Федор понял: добрый попик просто пришел посочувствовать. Хороший попик. Хотя идею землянки на их монастырском холме надо на всякий случай запомнить. Где этот ихний холм находится, интересно? Федор ушел в сарай и вернулся с кусками вареного судака в полиэтиленовом мешке:
— Вот, батюшка, или как вас там называть положено: примите в благодарность за сочувствие и за добрые слова Ваши. Утром поймали с Константином, так что свежий еще, не побрезгуйте.
— Ай, спасибо! — обрадовался попик, — вот уж возликует братие мое! Царский ужин получится! А я вам сольцы выделю, со своей стороны, — засуетился он, копошась в складках рясы, — вот, добрые люди целую пачку подарили: как раз вам пригодится: рыбку солить.

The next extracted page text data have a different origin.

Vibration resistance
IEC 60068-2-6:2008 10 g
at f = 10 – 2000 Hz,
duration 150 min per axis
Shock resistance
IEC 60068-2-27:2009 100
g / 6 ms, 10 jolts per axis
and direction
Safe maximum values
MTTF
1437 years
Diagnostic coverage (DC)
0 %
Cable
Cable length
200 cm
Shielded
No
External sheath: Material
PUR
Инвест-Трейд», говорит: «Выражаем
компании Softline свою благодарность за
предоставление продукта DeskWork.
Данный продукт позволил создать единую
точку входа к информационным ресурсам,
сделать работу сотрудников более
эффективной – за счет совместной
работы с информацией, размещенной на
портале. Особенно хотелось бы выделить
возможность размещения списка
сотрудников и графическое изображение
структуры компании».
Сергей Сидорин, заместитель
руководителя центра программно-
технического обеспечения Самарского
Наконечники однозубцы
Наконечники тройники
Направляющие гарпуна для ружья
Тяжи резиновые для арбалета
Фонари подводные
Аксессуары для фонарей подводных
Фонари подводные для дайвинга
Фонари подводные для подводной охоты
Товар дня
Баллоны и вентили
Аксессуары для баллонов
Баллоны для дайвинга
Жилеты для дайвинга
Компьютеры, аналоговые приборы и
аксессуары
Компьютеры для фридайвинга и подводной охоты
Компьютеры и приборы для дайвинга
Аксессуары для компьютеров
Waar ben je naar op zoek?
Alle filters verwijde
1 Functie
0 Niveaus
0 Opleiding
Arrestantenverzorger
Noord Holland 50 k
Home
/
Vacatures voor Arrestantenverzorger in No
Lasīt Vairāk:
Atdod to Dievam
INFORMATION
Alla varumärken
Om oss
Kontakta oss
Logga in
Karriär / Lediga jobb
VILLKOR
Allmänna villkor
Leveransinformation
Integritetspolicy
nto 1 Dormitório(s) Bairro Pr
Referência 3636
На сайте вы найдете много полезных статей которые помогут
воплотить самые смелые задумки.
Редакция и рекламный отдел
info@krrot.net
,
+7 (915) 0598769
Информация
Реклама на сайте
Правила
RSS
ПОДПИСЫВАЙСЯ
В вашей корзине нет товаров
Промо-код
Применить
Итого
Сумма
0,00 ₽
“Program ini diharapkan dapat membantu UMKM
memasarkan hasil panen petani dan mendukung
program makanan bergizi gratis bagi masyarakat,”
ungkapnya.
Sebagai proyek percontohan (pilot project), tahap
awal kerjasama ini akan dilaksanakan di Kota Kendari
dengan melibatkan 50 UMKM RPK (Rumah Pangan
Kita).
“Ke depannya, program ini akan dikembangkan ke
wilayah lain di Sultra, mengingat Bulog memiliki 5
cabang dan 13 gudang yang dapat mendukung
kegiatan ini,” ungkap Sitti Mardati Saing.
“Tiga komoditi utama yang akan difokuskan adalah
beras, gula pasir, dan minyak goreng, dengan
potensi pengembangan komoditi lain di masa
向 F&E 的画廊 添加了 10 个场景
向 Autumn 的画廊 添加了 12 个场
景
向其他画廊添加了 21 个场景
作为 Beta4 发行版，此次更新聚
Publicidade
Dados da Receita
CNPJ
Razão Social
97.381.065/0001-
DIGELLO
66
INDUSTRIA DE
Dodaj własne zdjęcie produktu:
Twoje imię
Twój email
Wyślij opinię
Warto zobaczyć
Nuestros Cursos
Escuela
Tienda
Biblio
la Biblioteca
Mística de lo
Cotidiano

Соль-то денег, небось, стоит, а зачем вам на нее тратиться, когда у меня лишняя имеется? Вот и получилось у нас с вами все по-братски, по-божески: вы мне подали, а я — вам. Теперь эта бартером называется, такое вот собачье слово, тьфу! Ну, бартер или не бартер, а все равно у нас с вами по-божески получилось, с любовью в сердце. Любовь: вот что завещал нам Господь…
Попик не заметил, как начал меняться лицом Федор, и продолжал:
— …Ибо только любовь может спасти нас и дать нам жизнь вечную…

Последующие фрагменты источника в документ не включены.